Reputation: 3013
I need to add an overlay a video and I was wondering if there is an easy way to do this with FFMPEG.
I have a set of images (a banner and a portrait) which I would like to overlay at the bottom of my video for part of the duration of the video. For example, after about 5 seconds I would like the overlay to appear, and then about 5 seconds before the end of the video I would like to have the overlay go away.
Is this possible using FFMPEG command line options?
Upvotes: 6
Views: 3919
Reputation: 2493
FFMPEG can overlay images over a video at any given video time.
ffmpeg -i video -i image1 -i image2 -i image3
-filter_complex
"[0][1]overlay=x=X:y=Y:enable='between(t,23,27)'[v1];
[v1][2]overlay=x=X:y=Y:enable='between(t,44,61)'[v2];
[v2][3]overlay=x=X:y=Y:enable='gt(t,112)'[v3]"
-map "[v3]" -map 0:a out.mp4
Please check this post for more details: FFMPEG- Is it possible to overlay multiple images over a video at specified intervals?
Upvotes: -1
Reputation: 19986
ffmpeg doesn't allow that kind of picture manipulation. However, maybe you are in luck.
Since you'll have to decompress video anyway, you can use ffmpeg to create RAW images to disk, overlay images with some utility (simple c# app would do the trick), and use ffmpeg to create another video with desired (or same as source) parameters.
To do overlays, you can probably use GIMP: http://www.gimp.org/tutorials/Basic_Batch/ since it is a cross platform tool that can be used in a batch (command line) mode.
Upvotes: 0
Reputation: 10988
With FFMpeg overlaying images using the command line by far the most powerful and elegant way to do this is with a tool called AVISynth.

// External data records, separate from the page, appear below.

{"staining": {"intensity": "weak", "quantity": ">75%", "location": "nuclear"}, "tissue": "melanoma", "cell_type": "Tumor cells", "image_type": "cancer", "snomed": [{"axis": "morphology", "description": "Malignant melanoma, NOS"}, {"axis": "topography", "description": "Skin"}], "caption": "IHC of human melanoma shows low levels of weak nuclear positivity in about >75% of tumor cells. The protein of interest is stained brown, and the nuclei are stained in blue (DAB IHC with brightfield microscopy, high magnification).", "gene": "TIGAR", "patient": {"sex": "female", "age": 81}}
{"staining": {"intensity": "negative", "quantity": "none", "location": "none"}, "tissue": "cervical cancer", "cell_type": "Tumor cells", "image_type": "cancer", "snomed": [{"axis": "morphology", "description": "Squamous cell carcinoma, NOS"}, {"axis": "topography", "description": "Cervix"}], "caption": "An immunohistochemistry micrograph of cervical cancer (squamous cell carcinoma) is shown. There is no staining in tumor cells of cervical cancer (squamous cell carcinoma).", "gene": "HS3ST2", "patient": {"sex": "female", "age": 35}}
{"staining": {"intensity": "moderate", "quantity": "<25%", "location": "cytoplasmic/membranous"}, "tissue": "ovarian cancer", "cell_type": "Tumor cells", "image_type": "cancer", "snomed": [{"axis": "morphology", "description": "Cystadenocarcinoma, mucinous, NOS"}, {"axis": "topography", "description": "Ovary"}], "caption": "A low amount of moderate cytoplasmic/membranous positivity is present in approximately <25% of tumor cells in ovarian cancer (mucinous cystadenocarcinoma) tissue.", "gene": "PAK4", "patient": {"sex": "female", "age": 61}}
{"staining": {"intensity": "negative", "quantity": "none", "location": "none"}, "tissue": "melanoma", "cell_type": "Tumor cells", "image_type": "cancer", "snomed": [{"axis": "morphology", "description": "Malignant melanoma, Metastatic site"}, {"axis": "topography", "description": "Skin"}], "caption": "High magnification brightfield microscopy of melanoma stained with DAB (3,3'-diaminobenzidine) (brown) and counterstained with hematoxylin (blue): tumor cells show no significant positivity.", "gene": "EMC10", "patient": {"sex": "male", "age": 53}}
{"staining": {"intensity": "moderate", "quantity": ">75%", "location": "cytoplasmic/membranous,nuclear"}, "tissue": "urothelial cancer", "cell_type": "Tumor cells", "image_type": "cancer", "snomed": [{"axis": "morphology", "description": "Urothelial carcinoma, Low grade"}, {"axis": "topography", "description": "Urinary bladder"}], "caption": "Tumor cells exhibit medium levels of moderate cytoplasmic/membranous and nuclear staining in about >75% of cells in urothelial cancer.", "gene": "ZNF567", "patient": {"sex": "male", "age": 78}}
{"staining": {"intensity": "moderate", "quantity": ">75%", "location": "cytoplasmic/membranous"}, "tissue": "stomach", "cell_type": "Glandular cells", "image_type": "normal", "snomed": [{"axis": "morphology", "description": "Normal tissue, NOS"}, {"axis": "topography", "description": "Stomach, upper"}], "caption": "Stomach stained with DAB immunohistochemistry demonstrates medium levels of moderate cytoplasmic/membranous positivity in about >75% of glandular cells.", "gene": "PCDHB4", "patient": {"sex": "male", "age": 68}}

Here is are some simple examples, one of which overlays one video on top of another (overlaying an image is a subset of this):
http://avisynth.org/mediawiki/Script_examples
You may wonder, what the heck kind of tool is this? This is how it works conceptually:
First, you create a simple text document with special commands, called a script. These commands make references to one or more videos and the filters you wish to run on them. Then, you run a video application, such as FFMPeg, and pass in the script file on the command line. This is when AviSynth takes action. It opens the videos you referenced in the script, runs the specified filters, and feeds the output to video application. The application, however, is not aware that AviSynth is working in the background. Instead, the application thinks that it is directly opening a filtered AVI file that resides on your hard drive.
What you are wanting is very simple with AVISynth, but it can scale to do videos like this site, where many photos, text, and effects are placed on videos. All videos on this ecard site are created with FFMpeg and AVISynth: http://www.hdgreetings.com
It may seem a little different, but once you get one simple script working, you instantly recognize this is one of the best video tools ever created. And it's free of course.
Upvotes: 4
Reputation: 1
Depending on what platform you are using, you may be able to just play the video and then create like an X window with the image over the video. While you are playing the video you could use ffmpeg to record the X window with the video playing in the background and the your image in the foreground.
The is a a complete hack, but I'm throwing it out there.